**Action item**. Set down all the lines below, each one exactly as shown.

Saved data entries:
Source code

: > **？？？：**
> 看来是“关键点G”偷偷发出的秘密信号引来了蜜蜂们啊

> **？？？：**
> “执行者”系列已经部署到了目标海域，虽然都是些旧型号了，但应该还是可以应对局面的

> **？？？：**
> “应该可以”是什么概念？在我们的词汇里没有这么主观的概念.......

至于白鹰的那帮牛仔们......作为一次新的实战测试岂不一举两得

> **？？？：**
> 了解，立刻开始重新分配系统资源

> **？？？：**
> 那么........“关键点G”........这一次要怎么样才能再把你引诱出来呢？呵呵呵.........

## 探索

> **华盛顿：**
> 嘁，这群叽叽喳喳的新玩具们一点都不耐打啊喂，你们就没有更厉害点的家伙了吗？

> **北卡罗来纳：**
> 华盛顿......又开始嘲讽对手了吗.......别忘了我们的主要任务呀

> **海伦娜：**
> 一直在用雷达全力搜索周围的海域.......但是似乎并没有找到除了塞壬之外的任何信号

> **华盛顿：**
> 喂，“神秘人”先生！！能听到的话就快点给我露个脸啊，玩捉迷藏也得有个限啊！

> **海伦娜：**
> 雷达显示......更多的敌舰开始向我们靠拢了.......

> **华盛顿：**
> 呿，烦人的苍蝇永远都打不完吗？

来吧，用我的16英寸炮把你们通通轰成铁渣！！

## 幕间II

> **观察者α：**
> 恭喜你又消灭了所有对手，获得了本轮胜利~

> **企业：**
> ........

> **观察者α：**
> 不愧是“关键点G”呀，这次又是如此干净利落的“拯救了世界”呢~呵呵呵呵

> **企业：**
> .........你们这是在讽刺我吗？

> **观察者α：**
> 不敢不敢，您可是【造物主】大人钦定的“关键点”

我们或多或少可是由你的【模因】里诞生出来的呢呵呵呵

**Written reply**.
Source code

: > **？？？：**
> 看来是“关键点G”偷偷发出的秘密信号引来了蜜蜂们啊

> **？？？：**
> “执行者”系列已经部署到了目标海域，虽然都是些旧型号了，但应该还是可以应对局面的

> **？？？：**
> “应该可以”是什么概念？在我们的词汇里没有这么主观的概念.......

至于白鹰的那帮牛仔们......作为一次新的实战测试岂不一举两得

> **？？？：**
> 了解，立刻开始重新分配系统资源

> **？？？：**
> 那么........“关键点G”........这一次要怎么样才能再把你引诱出来呢？呵呵呵.........

## 探索

> **华盛顿：**
> 嘁，这群叽叽喳喳的新玩具们一点都不耐打啊喂，你们就没有更厉害点的家伙了吗？

> **北卡罗来纳：**
> 华盛顿......又开始嘲讽对手了吗.......别忘了我们的主要任务呀

> **海伦娜：**
> 一直在用雷达全力搜索周围的海域.......但是似乎并没有找到除了塞壬之外的任何信号

> **华盛顿：**
> 喂，“神秘人”先生！！能听到的话就快点给我露个脸啊，玩捉迷藏也得有个限啊！

> **海伦娜：**
> 雷达显示......更多的敌舰开始向我们靠拢了.......

> **华盛顿：**
> 呿，烦人的苍蝇永远都打不完吗？

来吧，用我的16英寸炮把你们通通轰成铁渣！！

## 幕间II

> **观察者α：**
> 恭喜你又消灭了所有对手，获得了本轮胜利~

> **企业：**
> ........

> **观察者α：**
> 不愧是“关键点G”呀，这次又是如此干净利落的“拯救了世界”呢~呵呵呵呵

> **企业：**
> .........你们这是在讽刺我吗？

> **观察者α：**
> 不敢不敢，您可是【造物主】大人钦定的“关键点”

我们或多或少可是由你的【模因】里诞生出来的呢呵呵呵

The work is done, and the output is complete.